Was ich dem Kindsvater allerdings zugutehalten muss: Er nimmt unseren Sohn problemlos, wenn ich alle paar Monate einige Tage auf einen Kongress fahren muss. So kann ich an diesen wichtigen Veranstaltungen teilnehmen! Das ist ein großer Vorteil. Weitere Betreuungsunterstützung habe ich leider nicht. Die Großeltern leben weit weg, bzw. sind voll berufstätig. Für Babysitter fehlt mir das Geld. Dennoch hat es sich ganz gut eingependelt. Mein Vertrag wurde letzte Woche um weitere zwei Jahre verlängert! Dieser Zeithorizont entlastet mich unwahrscheinlich und ich bin sehr zuversichtlich, dass ich bis dahin den Doktortitel habe und meine Bedingungen weiter verbessern kann, um einen guten Job zu finden.

Hattest du dir das Leben als Doktorand*in mit Kind so vorgestellt, wie es letztendlich aussah?

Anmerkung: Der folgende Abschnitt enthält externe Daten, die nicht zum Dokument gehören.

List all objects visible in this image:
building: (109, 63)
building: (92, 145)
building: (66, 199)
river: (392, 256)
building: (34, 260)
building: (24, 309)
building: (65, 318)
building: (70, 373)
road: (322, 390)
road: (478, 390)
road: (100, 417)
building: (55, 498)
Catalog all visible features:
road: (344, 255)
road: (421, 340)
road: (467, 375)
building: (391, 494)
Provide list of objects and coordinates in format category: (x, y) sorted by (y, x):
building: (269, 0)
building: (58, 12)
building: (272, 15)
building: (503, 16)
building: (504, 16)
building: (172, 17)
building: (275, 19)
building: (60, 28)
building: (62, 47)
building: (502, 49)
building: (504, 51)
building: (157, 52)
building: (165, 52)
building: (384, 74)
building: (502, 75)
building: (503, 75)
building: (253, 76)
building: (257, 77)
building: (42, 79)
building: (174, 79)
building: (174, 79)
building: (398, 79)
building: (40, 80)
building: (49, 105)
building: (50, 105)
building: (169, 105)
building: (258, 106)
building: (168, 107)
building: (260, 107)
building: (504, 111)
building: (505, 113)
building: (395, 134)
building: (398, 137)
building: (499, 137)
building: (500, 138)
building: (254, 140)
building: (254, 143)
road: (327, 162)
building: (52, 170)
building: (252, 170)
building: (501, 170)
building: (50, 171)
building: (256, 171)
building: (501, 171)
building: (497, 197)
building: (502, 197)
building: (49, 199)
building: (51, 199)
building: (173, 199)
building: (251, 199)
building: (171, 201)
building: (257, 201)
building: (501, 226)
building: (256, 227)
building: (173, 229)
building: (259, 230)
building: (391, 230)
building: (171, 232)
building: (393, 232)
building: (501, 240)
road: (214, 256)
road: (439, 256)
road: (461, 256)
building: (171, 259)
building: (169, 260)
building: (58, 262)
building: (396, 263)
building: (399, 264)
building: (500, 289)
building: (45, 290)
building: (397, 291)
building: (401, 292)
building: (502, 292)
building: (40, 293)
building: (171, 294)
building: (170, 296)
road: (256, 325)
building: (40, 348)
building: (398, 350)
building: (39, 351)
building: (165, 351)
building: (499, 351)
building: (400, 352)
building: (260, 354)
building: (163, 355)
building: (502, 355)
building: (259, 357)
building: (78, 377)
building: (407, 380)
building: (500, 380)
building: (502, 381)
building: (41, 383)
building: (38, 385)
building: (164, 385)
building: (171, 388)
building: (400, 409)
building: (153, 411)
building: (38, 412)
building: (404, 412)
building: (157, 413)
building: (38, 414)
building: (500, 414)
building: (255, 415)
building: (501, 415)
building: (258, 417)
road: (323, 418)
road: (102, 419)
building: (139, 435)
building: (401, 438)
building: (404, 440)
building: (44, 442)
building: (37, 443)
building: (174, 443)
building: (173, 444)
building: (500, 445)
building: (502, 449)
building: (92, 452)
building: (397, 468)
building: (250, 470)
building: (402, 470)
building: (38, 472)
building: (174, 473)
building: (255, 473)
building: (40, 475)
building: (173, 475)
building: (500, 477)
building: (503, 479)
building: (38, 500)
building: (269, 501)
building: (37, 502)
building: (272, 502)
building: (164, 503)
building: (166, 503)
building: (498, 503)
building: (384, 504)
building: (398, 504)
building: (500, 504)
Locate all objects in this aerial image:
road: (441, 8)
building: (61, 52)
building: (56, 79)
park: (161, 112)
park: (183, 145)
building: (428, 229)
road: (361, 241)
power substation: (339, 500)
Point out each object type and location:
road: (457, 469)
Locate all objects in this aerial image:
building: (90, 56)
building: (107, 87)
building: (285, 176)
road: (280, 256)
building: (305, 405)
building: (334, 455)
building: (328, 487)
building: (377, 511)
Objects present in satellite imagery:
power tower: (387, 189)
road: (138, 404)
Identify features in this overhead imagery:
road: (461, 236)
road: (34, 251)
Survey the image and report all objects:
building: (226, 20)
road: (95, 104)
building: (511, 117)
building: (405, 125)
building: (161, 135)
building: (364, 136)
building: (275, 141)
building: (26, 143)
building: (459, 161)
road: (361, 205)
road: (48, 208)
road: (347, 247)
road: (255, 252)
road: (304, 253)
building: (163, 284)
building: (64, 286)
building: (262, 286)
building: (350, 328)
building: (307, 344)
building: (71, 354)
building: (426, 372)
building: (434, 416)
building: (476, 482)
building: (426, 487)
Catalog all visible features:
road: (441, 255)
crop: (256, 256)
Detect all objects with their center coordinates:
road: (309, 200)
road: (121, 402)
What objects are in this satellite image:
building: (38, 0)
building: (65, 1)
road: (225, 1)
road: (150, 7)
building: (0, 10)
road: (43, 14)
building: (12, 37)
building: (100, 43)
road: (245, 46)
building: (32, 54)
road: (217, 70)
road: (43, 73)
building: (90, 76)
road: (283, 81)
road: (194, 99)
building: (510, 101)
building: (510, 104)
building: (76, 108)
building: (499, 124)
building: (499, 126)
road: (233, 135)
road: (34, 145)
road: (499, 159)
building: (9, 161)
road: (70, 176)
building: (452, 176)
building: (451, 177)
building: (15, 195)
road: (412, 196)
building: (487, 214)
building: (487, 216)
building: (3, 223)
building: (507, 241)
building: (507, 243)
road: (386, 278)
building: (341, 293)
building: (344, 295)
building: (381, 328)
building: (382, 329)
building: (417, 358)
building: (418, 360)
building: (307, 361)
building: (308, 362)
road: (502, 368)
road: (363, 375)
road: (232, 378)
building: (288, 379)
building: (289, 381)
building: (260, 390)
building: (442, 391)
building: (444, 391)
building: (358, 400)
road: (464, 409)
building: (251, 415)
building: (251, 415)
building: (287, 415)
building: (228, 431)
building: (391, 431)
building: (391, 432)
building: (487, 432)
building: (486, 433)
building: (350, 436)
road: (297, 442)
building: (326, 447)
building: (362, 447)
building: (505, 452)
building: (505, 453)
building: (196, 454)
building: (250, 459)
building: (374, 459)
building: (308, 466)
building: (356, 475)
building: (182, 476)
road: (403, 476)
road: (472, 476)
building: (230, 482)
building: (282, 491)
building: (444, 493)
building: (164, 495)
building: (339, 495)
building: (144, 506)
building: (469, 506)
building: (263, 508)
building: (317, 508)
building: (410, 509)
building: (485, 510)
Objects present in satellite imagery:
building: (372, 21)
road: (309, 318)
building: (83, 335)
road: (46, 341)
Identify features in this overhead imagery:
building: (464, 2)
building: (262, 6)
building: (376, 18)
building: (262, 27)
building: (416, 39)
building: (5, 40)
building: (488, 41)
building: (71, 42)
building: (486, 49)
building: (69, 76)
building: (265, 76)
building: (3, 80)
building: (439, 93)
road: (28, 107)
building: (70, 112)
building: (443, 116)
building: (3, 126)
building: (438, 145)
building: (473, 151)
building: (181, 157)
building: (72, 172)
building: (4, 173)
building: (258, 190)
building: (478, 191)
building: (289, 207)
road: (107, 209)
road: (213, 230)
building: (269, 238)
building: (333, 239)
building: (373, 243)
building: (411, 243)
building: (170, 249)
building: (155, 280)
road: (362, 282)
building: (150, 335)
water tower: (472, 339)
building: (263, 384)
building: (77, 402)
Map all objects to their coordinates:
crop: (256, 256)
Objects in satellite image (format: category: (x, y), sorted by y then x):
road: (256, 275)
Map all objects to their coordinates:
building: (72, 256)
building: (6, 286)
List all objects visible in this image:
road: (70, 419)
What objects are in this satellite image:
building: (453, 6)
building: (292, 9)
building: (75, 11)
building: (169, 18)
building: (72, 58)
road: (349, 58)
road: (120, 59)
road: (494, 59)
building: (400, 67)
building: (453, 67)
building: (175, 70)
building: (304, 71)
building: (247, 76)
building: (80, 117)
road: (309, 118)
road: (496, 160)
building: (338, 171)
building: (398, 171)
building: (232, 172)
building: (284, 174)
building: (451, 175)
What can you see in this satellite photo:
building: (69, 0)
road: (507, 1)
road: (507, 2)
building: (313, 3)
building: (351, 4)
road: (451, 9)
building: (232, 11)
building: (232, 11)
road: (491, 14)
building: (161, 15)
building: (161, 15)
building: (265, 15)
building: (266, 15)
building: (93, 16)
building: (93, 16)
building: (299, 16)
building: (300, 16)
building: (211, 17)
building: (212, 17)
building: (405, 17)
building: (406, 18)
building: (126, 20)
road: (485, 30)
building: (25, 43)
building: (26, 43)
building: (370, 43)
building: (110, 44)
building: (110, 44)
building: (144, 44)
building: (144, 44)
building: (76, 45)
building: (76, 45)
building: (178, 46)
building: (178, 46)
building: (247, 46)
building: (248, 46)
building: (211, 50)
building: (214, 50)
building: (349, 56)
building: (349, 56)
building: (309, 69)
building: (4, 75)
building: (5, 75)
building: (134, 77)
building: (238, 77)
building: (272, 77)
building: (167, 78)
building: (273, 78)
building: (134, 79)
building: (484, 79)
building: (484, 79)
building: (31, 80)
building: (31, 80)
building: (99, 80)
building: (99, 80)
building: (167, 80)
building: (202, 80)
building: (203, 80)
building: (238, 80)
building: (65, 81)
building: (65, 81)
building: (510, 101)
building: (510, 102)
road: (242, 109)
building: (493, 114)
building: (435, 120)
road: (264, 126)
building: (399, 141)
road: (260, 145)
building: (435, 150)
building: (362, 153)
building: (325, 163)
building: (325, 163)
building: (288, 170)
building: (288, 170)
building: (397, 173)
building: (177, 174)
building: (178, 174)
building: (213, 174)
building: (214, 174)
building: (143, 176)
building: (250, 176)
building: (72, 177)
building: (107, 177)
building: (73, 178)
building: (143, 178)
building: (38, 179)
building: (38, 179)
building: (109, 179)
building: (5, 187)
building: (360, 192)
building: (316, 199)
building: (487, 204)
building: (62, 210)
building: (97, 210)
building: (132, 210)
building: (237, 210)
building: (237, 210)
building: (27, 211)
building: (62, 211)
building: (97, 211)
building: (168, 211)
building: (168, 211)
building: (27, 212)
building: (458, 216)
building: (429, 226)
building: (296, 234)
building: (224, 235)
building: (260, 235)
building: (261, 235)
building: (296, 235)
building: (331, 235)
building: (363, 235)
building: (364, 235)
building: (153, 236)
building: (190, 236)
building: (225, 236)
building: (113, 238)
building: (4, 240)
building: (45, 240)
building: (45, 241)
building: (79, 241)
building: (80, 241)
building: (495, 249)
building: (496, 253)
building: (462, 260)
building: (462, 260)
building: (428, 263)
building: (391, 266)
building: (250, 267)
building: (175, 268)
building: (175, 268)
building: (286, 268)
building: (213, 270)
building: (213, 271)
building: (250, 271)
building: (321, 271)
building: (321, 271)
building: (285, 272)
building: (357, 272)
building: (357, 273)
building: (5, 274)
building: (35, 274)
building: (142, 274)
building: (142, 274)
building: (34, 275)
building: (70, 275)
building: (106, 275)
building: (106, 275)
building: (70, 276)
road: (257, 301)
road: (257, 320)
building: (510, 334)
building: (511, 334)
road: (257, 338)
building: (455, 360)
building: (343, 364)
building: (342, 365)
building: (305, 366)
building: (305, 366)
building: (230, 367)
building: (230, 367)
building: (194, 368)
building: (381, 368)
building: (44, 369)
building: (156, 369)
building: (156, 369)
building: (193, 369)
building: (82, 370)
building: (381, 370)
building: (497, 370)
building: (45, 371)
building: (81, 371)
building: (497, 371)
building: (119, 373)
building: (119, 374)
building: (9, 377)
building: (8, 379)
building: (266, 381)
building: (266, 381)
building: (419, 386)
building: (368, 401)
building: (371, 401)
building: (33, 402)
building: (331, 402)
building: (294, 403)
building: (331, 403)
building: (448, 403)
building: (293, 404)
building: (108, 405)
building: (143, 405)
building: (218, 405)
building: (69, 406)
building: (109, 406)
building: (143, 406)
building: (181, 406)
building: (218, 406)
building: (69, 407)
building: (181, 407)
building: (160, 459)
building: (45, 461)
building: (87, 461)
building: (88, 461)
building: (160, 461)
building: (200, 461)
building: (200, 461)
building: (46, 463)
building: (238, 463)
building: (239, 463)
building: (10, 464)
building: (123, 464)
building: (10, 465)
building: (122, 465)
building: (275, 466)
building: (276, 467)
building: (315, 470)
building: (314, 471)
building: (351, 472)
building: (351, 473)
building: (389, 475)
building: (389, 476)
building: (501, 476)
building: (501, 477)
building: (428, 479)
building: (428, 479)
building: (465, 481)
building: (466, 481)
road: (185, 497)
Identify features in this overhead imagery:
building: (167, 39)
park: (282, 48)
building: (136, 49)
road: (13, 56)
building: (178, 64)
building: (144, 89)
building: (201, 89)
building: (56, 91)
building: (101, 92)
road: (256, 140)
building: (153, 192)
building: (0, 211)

Da kleine Kinder mir überhaupt nicht fremd waren, als ich Mutter wurde (mein Bruder ist 12 Jahre jünger, meine Schwester hat vor mir Kinder bekommen), hatte ich eine recht realistische Vorstellung, dass es nicht immer so easy-peasy läuft. Womit ich nicht gerechnet hatte: dass mein Exmann mich so hängen lässt. Mit einem unterstützenden Partner wäre es natürlich einfacher gewesen. Da wäre ich bestimmt schon fertig mit der Dissertation!

Mama Minimalistas Tipps für Promovieren mit Kind
(mit oder ohne Mann):

Wenn es schon für alleinstehende Doktoranden wichtig ist, sich Pufferzeiten für das Dissertationsprojekt einzuplanen: Mit Kindern im Schlepptau werden diese ein Muss. Es kann allerhand Unvorhergesehenes dazwischenkommen: Kinderkrankheiten, Schwierigkeiten mit der Kinderbetreuung, Übermüdung durch ein Schreibaby und dadurch mangelnde geistige Ressourcen – und und und… Mit genügend zeitlichen Spielräumen kann man da zumindest einen Teil solcher Krisen gut abfedern.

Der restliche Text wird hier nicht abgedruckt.